Surviving American capitalism

If climate change and peak oil don't get us, offshoring will.

Published March 23, 2006 11:47PM (EST)

Offshoring is the Third Industrial Revolution, declares economist Alan S. Blinder in the current issue of Foreign Affairs. First came the steam engine, and the beginning of the transition from agriculture to manufacturing. Second came the shift from manufacturing to services. Finally: the information age, an era in which "the cheap and easy flow of information around the globe has vastly expanded the scope of tradable service ... Just like the previous two, the third Industrial Revolution will require vast and unsettling adjustments in the way Americans and residents of other developed countries work, live, and educate their children."

The always excellent Brad Delong alerted me today to an essay in the Washington Post by Harold Meyerson, the editor-at-large of the American Prospect, who uses the Blinder treatise as a launching point for his own recommendations on how to deal with the offshoring future. Meyerson's suggestions are as follows: a massive investment in energy efficiency and worker training; the unionization and skill-upgrading "of the nearly 50 million private-sector workers in health care, transportation, construction, retail, restaurants and the like whose jobs can't be shipped abroad"; and "if America is to survive American capitalism in the age of globalization, we need to alter the composition of our corporate boards so that employee and public representatives can limit the offshoring of our economy."

That's all well and good, though I suspect that matters will have to get a great deal worse in this country before current leaders are replaced by politicians who will confront the deep structure of American capitalism head-on. But the actual text of Blinder's essay (available online for $5.95) does not make any reference to limiting the offshoring of the American economy.

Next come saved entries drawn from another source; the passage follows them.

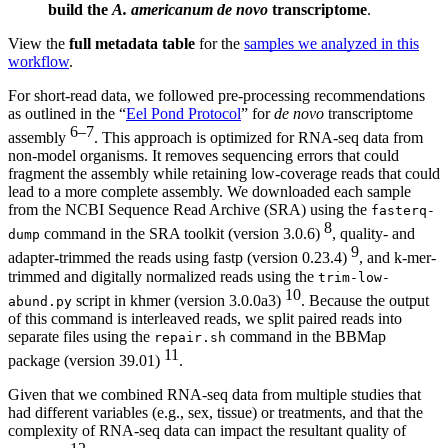
build the
A. americanum
de novo
transcriptome
.
View the
full metadata table
for the
samples we analyzed in this
workflow
.
For short-read data, we followed pre-processing recommendations
as outlined in the “
Eel Pond Protocol
” for
de novo
transcriptome
6–7
assembly
. This approach is optimized for RNA-seq data from
non-model organisms. It removes sequencing errors that could
fragment the assembly while retaining low-coverage reads that could
lead to a more complete assembly. We downloaded each sample
from the NCBI Sequence Read Archive (SRA) using the
fasterq-
8
command in the SRA toolkit (version 3.0.6)
, quality- and
dump
9
adapter-trimmed the reads using fastp (version 0.23.4)
, and k-mer-
trimmed and digitally normalized reads using the
trim-low-
10
script in khmer (version 3.0.0a3)
. Because the output
abund.py
of this command is interleaved reads, we split paired reads into
separate files using the
command in the BBMap
repair.sh
11
package (version 39.01)
.
Given that we combined RNA-seq data from multiple studies that
had different variables (e.g., sex, tissue) or treatments, and that the
complexity of RNA-seq data can impact the resultant quality of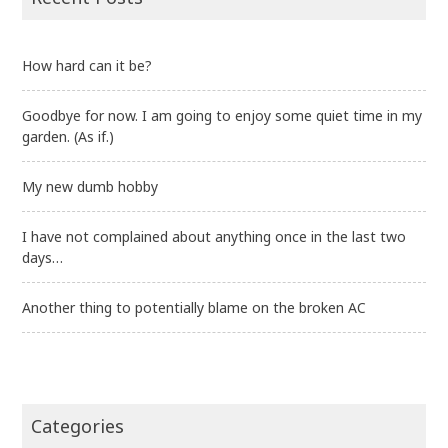
How hard can it be?
Goodbye for now. I am going to enjoy some quiet time in my
garden. (As if.)
My new dumb hobby
I have not complained about anything once in the last two
days…
Another thing to potentially blame on the broken AC
Categories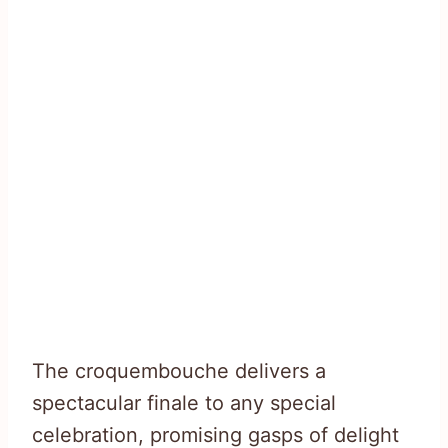
The croquembouche delivers a
spectacular finale to any special
celebration, promising gasps of delight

In fact, even as it lays out a stark scenario in which millions upon millions of white-collar jobs will become vulnerable to foreign competition in decades to come, Blinder, who served as one of Clinton's economic advisors in the early '90s, argues that "we should not view the coming wave of offshoring as an impending catastrophe."

"Nor should we try to stop it. The normal gains from trade mean that the world as a whole cannot lose from increases in productivity, and the United States and other industrial countries have not only weathered but also benefitted from comparable changes in the past. But in order to do so again, the governments and societies of the developed world must face up to the massive, complex, and multifaceted challenges that offshoring will bring. National data systems, trade policies, educational systems, social welfare programs and politics all must adapt to new realities. Unfortunately, none of this is happening now."

Blinder then goes on to recommend a variety of safety net improvements and (somewhat unspecified) educational reforms to help manage the transition. But as he notes, "it is easier to describe the broad contours of a solution than to prescribe specific remedies."

"Most obvious," he writes, "is what to avoid: protectionist barriers against offshoring. Building walls against conventional trade in physical goods is hard enough. Humankind's natural propensity to truck and barter, plus the power of comparative advantage, tends to undermine such efforts -- which not only end in failure but also cause wide-ranging collateral damage. But it is vastly harder (read 'impossible') to stop electronic trade. There are just too many 'ports' to monitor. The Coast Guard cannot interdict 'shipments' of electronic services delivered via the Internet. Governments could probably do a great deal of harm by trying to block such trade, but in the end they would not succeed in repealing the laws of economics, nor in holding back the forces of history."

I can already hear some of Salon's readers rolling their eyes and saying, there he goes again, quoting another typical economist bleating about how protectionism won't work. And I will concede, I'm inclined to agree with the sentiment expressed today in a letter responding to an earlier post: There is clearly no political will in this country for the massive investment in social programs necessary to prepare the U.S. for the onrushing future. Trade wars and punitive tariffs appear inevitable, particularly as white-collar workers with a higher political profile start to feel the competition more keenly.

Blinder doesn't think massive unemployment will result from this third revolution, but it's hard to argue with his conclusion: "the necessary adjustments will put strains on the societies of the rich countries, which seem completely unprepared for the coming industrial transformation."

Huh? Where else have we heard similar sentiments lately? We are likewise unready for a worldwide energy crunch or massive climate change. The 21st century is shaping up to be a real doozy.